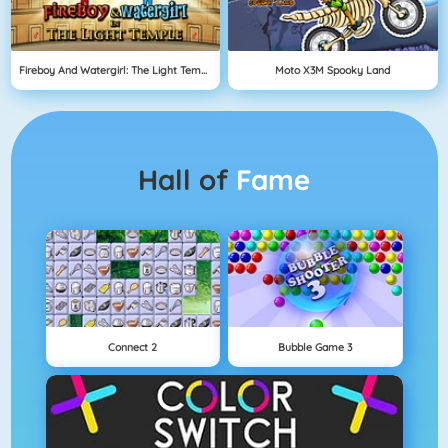
Fireboy And Watergirl: The Light Temple
Moto X3M Spooky Land
Hall of
Fame
Connect 2
Bubble Game 3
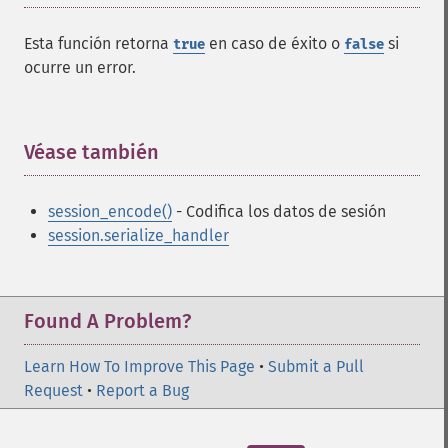
Esta función retorna
en caso de éxito o
si
true
false
ocurre un error.
Véase también
¶
session_encode()
- Codifica los datos de sesión
session.serialize_handler
Found A Problem?
Learn How To Improve This Page
•
Submit a Pull
Request
•
Report a Bug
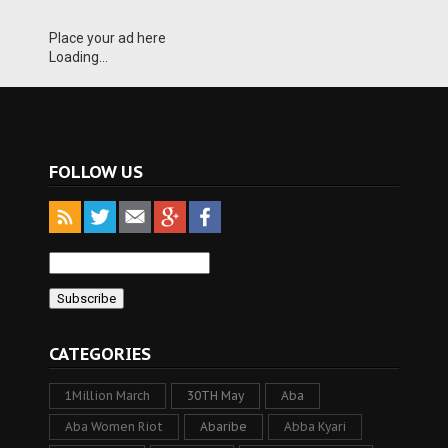
Place your ad here
Loading...
FOLLOW US
CATEGORIES
1Million March
30TH May
Aba
Aba Women Riot
Abaribe
Abba Kyari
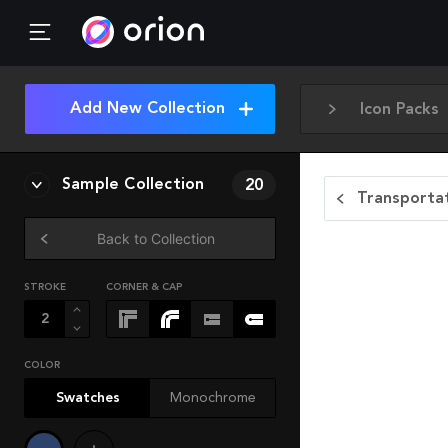
Add New Collection
Icon Packs
Sample Collection
20
Transportat
Back to Collection
STROKE
CORNER & CAP
COLOR
Swatches
Monochrome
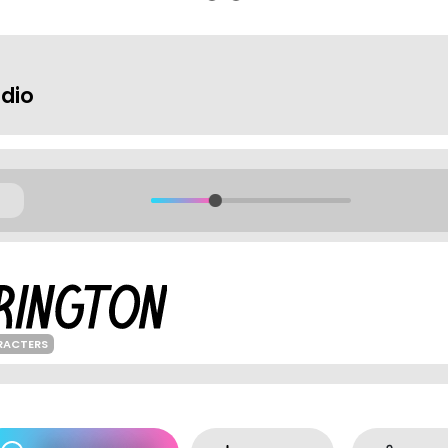
udio
RACTERS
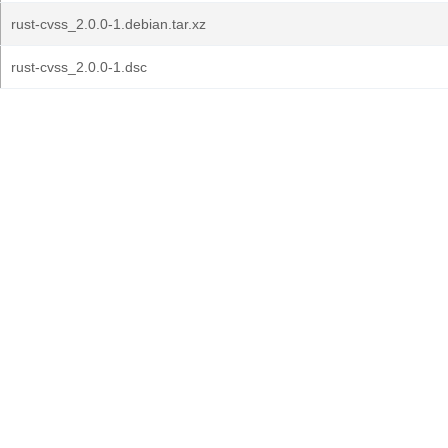
rust-cvss_2.0.0-1.debian.tar.xz
rust-cvss_2.0.0-1.dsc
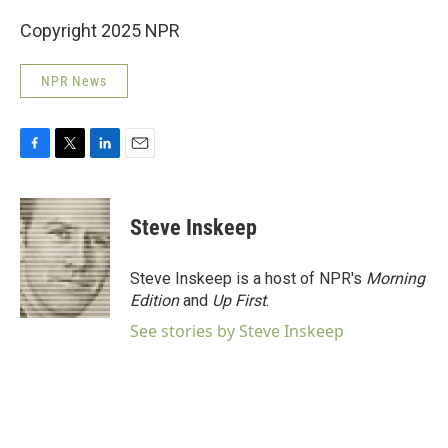
Copyright 2025 NPR
NPR News
F
T
L
E
a
w
i
m
c
i
n
a
e
t
k
i
Steve Inskeep
b
t
e
l
o
e
d
o
r
I
Steve Inskeep is a host of NPR's
Morning
k
n
Edition
and
Up First
.
See stories by Steve Inskeep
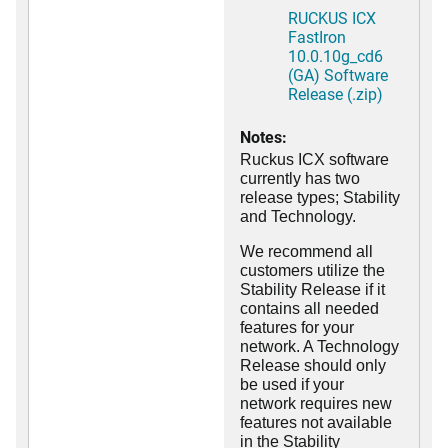
RUCKUS ICX
FastIron
10.0.10g_cd6
(GA) Software
Release (.zip)
Notes:
Ruckus ICX software
currently has two
release types; Stability
and Technology.
We recommend all
customers utilize the
Stability Release if it
contains all needed
features for your
network. A Technology
Release should only
be used if your
network requires new
features not available
in the Stability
* * * * * * * * *
● Brief: Please copy the material line for line, starting with the line that contains "Add New Collection" and going on through the final line of the material. Leave the pictures out.

● Written reply:
Add New Collection
Icon Packs
Sample Collection
20
Transportat
Back to Collection
STROKE
CORNER & CAP
COLOR
Swatches
Monochrome
udio
RACTERS
rust-cvss_2.0.0-1.debian.tar.xz
rust-cvss_2.0.0-1.dsc
Copyright 2025 NPR
NPR News
F
T
L
E
a
w
i
m
c
i
n
a
e
t
k
i
Steve Inskeep
b
t
e
l
o
e
d
o
r
I
Steve Inskeep is a host of NPR's
Morning
k
n
Edition
and
Up First
.
See stories by Steve Inskeep
RUCKUS ICX
FastIron
10.0.10g_cd6
(GA) Software
Release (.zip)
Notes:
Ruckus ICX software
currently has two
release types; Stability
and Technology.
We recommend all
customers utilize the
Stability Release if it
contains all needed
features for your
network. A Technology
Release should only
be used if your
network requires new
features not available
in the Stability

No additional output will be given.